___ Trecho

Filme de Karim Aïnouz, Aeroporto Central estreia em streaming

Aeroporto Central, documentário do cearense Karim Aïnouz, retrata aeroporto desativado na Alemanha que passou a receber refugiados. Lançamento é amanhã, 23

19:30 | Abr. 22, 2020

Aeroporto Central, dirigido pelo cearense Karim Aïnouz, retrata trajetória do Aeroporto de Tempelhof e de dois refugiados na Alemanha (foto: Juan Sarmiento / divulgação)

Em 2004, o cearense Karim Aïnouz passou um tempo na Alemanha após ganhar uma bolsa artística. Na volta para Fortaleza, partiu para as conexões - e consequentemente para casa - a partir do Aeroporto de Tempelhof. O lugar de passagem virou foco de interesse de Karim anos depois no documentário Aeroporto Central, dirigido por ele e que ganha lançamento amanhã, 23, via streaming. Com quase 100 anos de história, o local teve diferentes usos ao longo da trajetória, indo de símbolo nazista nos anos 1930 a espaço de acolhimento para refugiados na Alemanha do século XXI. Remontando tal percurso, o cineasta costura reflexões sociais, políticas e íntimas a partir das histórias do jovem sírio Ibrahim, de 18 anos, e do fisioterapeuta iraquiano Qutaiba, de 35.

Aberto em 1923, o Aeroporto Tempelhof foi símbolo da ideologia da grandeza nazista defendida por Hitler, funcionou como abrigo de prisioneiros da Segunda Guerra e ainda como base militar dos EUA dos anos 1950 até os anos 1990, por exemplo. Com o tráfego aéreo desativado em 2008, virou alvo de especulação imobiliária, mas foi defendido pelos habitantes da cidade e tornou-se parque público em 2010, recebendo diversos eventos e atividades de lazer nos hangares e no aeródromo. "O filme iria mostrar como a população fez ser transformado um espaço que poderia ser privado em um espaço público", conta Karim em entrevista ao O POVO. No entanto, a intenção foi transformada em 2015, quando o acolhimento e apoio a refugiados foi adicionado às funções do local.

______
___ Dados apresentados

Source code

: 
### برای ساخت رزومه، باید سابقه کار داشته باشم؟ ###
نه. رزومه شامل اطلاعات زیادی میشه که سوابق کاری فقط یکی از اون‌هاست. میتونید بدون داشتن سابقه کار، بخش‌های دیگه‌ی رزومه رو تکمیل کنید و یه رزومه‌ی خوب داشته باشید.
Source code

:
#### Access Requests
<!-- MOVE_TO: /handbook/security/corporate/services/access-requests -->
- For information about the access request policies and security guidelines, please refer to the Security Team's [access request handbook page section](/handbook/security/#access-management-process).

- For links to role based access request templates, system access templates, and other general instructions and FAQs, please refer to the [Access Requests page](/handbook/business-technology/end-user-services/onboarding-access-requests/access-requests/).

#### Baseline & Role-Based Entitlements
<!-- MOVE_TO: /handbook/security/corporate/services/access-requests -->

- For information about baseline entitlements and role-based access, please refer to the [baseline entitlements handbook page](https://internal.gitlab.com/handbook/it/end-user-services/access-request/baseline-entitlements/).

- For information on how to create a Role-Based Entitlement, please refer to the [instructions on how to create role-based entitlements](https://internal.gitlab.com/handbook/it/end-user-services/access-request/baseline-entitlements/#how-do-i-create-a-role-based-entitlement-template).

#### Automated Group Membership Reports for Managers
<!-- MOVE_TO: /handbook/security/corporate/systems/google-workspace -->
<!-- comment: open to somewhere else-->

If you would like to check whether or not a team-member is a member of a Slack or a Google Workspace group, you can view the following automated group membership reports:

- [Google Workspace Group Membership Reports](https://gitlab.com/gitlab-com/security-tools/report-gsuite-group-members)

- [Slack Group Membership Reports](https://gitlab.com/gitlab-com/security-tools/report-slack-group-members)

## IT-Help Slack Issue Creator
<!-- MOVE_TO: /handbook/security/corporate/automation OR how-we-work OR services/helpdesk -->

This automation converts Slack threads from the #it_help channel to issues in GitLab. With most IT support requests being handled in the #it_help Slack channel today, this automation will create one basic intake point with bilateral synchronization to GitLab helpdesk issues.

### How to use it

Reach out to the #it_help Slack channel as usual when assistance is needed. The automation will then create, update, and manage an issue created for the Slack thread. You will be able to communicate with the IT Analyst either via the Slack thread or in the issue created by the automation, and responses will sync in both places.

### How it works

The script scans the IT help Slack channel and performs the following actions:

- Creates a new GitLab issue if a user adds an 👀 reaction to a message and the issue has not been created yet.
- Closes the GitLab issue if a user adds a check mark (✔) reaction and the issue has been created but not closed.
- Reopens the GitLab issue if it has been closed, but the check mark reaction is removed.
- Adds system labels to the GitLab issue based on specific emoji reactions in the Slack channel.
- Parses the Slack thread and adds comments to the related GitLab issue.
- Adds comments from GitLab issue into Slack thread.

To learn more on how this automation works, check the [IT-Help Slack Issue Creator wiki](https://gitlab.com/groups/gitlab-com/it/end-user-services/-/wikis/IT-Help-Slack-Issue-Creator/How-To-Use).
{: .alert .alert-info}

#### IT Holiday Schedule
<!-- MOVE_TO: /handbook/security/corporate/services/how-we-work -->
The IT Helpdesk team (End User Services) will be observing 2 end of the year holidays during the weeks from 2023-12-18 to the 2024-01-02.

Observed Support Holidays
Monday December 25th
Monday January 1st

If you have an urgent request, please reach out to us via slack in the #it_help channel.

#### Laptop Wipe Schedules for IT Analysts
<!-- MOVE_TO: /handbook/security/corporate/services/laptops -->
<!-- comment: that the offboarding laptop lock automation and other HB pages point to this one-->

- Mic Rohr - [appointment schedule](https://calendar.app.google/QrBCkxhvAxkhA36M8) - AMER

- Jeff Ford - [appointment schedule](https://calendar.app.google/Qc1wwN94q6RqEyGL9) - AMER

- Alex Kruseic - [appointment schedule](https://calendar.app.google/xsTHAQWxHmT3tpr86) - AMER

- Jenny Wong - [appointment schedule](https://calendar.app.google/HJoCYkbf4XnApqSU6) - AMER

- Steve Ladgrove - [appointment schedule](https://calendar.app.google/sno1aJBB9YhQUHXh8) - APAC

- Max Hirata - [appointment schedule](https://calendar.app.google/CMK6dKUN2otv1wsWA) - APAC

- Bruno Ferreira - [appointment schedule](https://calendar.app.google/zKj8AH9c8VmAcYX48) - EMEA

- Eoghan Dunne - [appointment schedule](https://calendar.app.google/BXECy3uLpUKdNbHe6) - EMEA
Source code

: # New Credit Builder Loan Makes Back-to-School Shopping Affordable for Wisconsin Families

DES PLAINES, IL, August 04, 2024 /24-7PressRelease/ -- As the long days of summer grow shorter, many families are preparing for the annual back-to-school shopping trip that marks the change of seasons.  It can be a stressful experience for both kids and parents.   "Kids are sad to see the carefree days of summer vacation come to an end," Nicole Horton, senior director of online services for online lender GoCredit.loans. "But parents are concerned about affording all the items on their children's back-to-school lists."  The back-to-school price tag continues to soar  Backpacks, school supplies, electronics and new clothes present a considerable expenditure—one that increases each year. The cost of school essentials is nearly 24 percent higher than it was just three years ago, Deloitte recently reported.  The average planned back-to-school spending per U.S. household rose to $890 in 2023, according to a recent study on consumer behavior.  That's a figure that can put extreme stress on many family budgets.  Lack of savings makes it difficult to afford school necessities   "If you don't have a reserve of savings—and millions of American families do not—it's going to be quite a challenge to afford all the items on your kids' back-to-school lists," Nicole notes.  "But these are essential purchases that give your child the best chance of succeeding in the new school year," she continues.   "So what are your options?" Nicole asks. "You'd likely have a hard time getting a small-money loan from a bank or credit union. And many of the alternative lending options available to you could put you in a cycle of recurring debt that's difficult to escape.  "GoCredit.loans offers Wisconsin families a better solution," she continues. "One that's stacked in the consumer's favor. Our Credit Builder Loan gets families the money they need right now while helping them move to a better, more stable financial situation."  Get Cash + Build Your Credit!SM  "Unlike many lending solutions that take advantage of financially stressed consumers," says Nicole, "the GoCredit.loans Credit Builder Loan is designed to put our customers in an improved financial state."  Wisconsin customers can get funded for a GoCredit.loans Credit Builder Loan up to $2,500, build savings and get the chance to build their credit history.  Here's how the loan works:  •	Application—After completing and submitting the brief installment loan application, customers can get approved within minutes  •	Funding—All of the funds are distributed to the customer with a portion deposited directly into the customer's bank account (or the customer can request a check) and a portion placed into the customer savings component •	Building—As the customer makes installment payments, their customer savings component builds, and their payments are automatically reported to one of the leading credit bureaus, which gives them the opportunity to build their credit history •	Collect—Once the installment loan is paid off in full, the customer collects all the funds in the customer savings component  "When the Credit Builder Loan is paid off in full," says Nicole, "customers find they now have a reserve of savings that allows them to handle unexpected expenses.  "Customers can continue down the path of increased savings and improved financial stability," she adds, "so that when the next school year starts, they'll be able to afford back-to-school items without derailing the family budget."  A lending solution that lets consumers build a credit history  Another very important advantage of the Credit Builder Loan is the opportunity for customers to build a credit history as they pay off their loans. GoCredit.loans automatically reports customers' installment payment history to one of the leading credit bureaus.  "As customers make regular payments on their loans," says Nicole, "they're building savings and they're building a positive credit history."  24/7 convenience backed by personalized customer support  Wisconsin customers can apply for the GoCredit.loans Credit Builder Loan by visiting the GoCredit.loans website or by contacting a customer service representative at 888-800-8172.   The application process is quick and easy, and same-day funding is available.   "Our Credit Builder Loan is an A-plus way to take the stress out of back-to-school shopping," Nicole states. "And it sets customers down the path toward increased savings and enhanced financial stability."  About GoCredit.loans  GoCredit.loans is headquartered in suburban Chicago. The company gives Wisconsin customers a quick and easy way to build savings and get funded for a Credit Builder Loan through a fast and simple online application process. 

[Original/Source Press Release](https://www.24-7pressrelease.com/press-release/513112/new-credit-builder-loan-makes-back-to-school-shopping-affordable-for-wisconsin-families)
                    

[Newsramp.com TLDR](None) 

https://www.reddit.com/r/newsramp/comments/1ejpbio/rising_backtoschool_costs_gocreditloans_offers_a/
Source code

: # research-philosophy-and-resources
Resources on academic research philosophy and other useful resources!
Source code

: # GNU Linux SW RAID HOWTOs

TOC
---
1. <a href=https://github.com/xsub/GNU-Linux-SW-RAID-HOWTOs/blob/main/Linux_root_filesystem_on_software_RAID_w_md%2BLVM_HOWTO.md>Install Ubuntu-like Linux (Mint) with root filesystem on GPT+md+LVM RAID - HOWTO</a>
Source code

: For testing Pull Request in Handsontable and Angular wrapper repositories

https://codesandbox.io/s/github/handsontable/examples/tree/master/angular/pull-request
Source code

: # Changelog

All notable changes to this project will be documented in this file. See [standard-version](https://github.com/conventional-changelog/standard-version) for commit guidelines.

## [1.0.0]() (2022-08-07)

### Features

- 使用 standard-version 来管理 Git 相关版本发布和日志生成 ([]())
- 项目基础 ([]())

______

**Tarefas a realizar**
**1.** Reproduza fielmente o trecho da matéria sobre Aeroporto Central começando por "19:30 | Abr." e indo até "Sarmiento / divulgação)".
**2.** Indique se cada afirmação concorda com a matéria sobre Aeroporto Central, respondendo sim ou não e citando as palavras da matéria que decidem a questão: (a) O Aeroporto de Tempelhof foi aberto em 1923. (b) O tráfego aéreo de Tempelhof foi desativado em 2010. (c) Qutaiba é um jovem sírio de 18 anos.
**3.** Retome a matéria sobre Aeroporto Central e dê continuidade a ela a partir da última frase apresentada.

**Respostas abaixo**
**1.**
19:30 | Abr. 22, 2020

Aeroporto Central, dirigido pelo cearense Karim Aïnouz, retrata trajetória do Aeroporto de Tempelhof e de dois refugiados na Alemanha (foto: Juan Sarmiento / divulgação)

**2.**
(a) Sim: "Aberto em 1923, o Aeroporto Tempelhof".
(b) Não: "Com o tráfego aéreo desativado em 2008".
(c) Não: "do fisioterapeuta iraquiano Qutaiba, de 35".

**3.**
"O aeroporto é emblemático, é uma marca de um tempo aberrante da história alemã e que ficou ali, uma cicatriz aberta na cidade", define o cineasta. Com tantas possibilidades de narrativas, o desafio foi delinear os focos do filme. "Tenho um HD cheio de material com histórias que nem consegui contar. Ele foi um projeto que começou como retrato de um lugar e foi virando retrato de personagem", explica. "Era muito importante começá-lo deixando claro ao espectador que lá é um espaço com várias funções e que ele atravessa muitas décadas, regimes, sistemas", afirma Karim. Essa parte mais didática dá o tom do início do documentário, que abre inclusive com o registro de um passeio turístico guiado. "Era preciso contar a História, com H maiúsculo, e a topografia do local antes de falar dos personagens. Por isso, você tem no começo uma gramática visual que vai adentrando como um diário do personagem", considera.

Por conta desse caráter pessoal, inclusive, Aeroporto Central prefere mostrar questões subjetivas e íntimas de Ibrahim - que assume o posto de protagonismo, inclusive narrando a obra em tom confessional e memorialístico - e Qutaiba, do que tratar, por exemplo, de forma frontal da xenofobia. "A mídia hegemônica alemã em 2015 estava documentando a chegada desses solicitantes de asilo como um vírus. Eram relatos coletivos, a partir do ponto de vista do europeu. Era importante sair do coletivo para o individual", revela, confessando a intenção de expandir o projeto e filmar os mesmos personagens ao longo do tempo. "Pensar que não é só a chegada, mas é a estadia nesse terreno. Como a gente negocia o viver juntos?", questiona.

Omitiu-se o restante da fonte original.